Это звучало эффектно, так же как и подобные фразы президента Вильсона 20 годами раньше. Но эти слова ясно показывают, в какой мере послевоенный мир оказался не в состоянии преодолеть ту практику международных отношений, которая на протяжении веков была характерна как для либеральных, так и нелиберальных стран. Послевоенная внешняя политика Соединенных Штатов Америки является почти точной копией названных принципов международных отношений, которые Ф. Рузвельт считал уже ликвидированными. Внешнюю политику США после войны характеризуют односторонние действия (Ливан, Куба, Доминиканская Республика, Вьетнам, Лаос, Камбоджа); военные блоки (например, НАТО, СЕАТО и др.); сферы влияния (Латинская Америка, Ближний Восток, Тайвань, Филиппины, Таиланд, Япония)…

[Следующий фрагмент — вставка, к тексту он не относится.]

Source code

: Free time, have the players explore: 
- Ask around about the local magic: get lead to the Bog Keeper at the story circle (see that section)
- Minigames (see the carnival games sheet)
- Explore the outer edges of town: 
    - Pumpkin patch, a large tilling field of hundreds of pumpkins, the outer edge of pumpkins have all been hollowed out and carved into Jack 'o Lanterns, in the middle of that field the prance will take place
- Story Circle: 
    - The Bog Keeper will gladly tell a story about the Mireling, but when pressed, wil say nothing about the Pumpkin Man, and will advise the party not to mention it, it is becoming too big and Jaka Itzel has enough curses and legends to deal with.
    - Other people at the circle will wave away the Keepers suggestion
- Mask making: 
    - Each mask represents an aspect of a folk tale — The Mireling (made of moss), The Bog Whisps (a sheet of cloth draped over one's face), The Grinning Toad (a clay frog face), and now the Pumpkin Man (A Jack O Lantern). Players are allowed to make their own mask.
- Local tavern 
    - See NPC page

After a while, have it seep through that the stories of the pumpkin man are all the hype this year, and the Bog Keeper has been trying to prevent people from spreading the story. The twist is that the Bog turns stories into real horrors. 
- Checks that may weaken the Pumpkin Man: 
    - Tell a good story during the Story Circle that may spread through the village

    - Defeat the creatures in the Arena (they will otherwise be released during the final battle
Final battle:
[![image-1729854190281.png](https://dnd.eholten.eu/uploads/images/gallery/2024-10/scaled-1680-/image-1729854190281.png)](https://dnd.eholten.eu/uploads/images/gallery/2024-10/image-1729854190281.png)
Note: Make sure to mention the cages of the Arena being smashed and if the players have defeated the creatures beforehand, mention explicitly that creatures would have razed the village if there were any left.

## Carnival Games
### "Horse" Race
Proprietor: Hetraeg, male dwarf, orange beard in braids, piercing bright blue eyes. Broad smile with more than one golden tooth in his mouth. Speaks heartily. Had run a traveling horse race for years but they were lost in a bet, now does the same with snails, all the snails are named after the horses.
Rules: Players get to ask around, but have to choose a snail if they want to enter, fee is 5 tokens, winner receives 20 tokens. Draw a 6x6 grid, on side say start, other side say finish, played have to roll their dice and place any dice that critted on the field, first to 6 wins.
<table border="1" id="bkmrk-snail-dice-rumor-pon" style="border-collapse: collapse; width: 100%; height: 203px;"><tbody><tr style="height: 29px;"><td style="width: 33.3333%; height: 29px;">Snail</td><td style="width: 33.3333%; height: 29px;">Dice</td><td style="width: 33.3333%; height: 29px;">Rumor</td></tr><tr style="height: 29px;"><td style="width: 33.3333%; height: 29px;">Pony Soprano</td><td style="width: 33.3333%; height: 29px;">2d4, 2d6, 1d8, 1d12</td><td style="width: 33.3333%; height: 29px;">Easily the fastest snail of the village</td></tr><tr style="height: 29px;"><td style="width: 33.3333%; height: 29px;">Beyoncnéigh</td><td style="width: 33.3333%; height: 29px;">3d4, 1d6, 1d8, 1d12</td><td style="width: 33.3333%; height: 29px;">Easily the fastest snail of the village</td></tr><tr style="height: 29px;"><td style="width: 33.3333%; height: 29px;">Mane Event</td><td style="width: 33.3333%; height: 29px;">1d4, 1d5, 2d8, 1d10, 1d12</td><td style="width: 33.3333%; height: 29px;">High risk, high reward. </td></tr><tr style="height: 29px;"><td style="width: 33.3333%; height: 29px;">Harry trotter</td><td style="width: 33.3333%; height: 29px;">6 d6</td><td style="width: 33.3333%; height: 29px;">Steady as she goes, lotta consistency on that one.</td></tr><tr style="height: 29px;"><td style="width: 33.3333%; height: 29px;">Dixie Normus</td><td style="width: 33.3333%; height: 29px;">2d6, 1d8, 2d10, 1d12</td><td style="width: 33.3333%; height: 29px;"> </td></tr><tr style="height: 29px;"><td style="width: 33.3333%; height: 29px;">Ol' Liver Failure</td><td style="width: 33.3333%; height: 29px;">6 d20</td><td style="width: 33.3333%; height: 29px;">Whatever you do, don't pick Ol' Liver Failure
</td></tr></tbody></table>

Контрреволюционная интервенция не представляла собой чего-либо нового. С начала века Соединенные Штаты посылали войска в разные страны Карибского района (Куба, Гаити, Доминиканская Республика, Колумбия, Мексика, Никарагуа) с целью предотвратить политические перемены или проведение экономической политики, которая не соответствовала интересам правительства США или американского бизнеса. Однако после второй мировой войны методы интервенции и ее оправдание стали значительно утонченнее. Теперь США снабжали правительства этих стран оружием, посылали туда военных и политических советников и инструкторов, обучали контрреволюционеров, проводили тайные операции с помощью Центрального разведывательного управления — и все это для того, чтобы открытой интервенцией вооруженных сил Соединенных Штатов, выдаваемой за вынужденный шаг, закончить начатое. Обоснование интервенции надежно подкреплялось целым набором всевозможных антикоммунистических лозунгов, таких, как «красная опасность», «советская угроза», «мировой коммунистический заговор», «опасность внутренних катастроф», «лучше быть мертвым, чем красным», и т. д. Идеология послевоенной экспансии США привилась особенно легко и свободно вмещалась в рамки либеральных традиций еще и потому, что экспансионистский курс, которого придерживались правительства консервативных республиканцев вроде Эйзенхауэра и Никсона, осуществлялся главным образом либеральными администрациями демократов Трумэна, Кеннеди и Джонсона.

Понадобилось немало времени, прежде чем американцы усвоили критический взгляд на политику интервенции.

Если бы интервенции США всегда проводились открыто, американцы могли бы легко распознать это зло и объединить свои усилия, чтобы избавиться от него. Но современное либеральное государство движется зигзагообразно, особенно в том, что касается войн и их оправдания. Крупные войны США так идеализировались апологетами, что были полностью затушеваны жертвы, преступления и противоречия каждой войны и вообще всей американской внешней политики в течение многих десятилетий. Эффект самовосхваления, сопровождавшего революционную Войну за независимость, оказался достаточно длительным, чтобы маскировать экспансионистские настроения, которые проявились уже в войне США и Англии 1812–1814 гг. и в войне США и Мексики 1846–1848 гг. Зная полуправду о том, что Гражданская война в США имела целью покончить с рабством, американцы скорее могли поверить в то, что война США с Испанией за Кубу, сопровождавшаяся захватом Пуэрто-Рико, Филиппин и Гавайских островов, тоже была справедливой.

Историк Фредерик Мерк говорит, что различные акты американского экспансионизма в XIX в. «никогда не были подлинным выражением национального духа», это были «ловушки, в которые заманивали народ в 1846 и 1899 гг. и из которых впоследствии он выбирался как только мог». Примерно то же самое говорил историк Артур Шлезингер-младший о войне США во Вьетнаме. Является ли она какой-то принципиально новой экспансией, не выражающей обычный «национальный дух» Америки? Является ли она только временным отклонением от нормы современного либерального демократического государства? Или экспансионизм и агрессия представляют собой постоянные черты не только США, но и других государств? А быть может, Вьетнам был не аномалией, а, напротив, особо наглядным проявлением стремления к господству, в котором американский народ повинен так же, как и любой другой народ?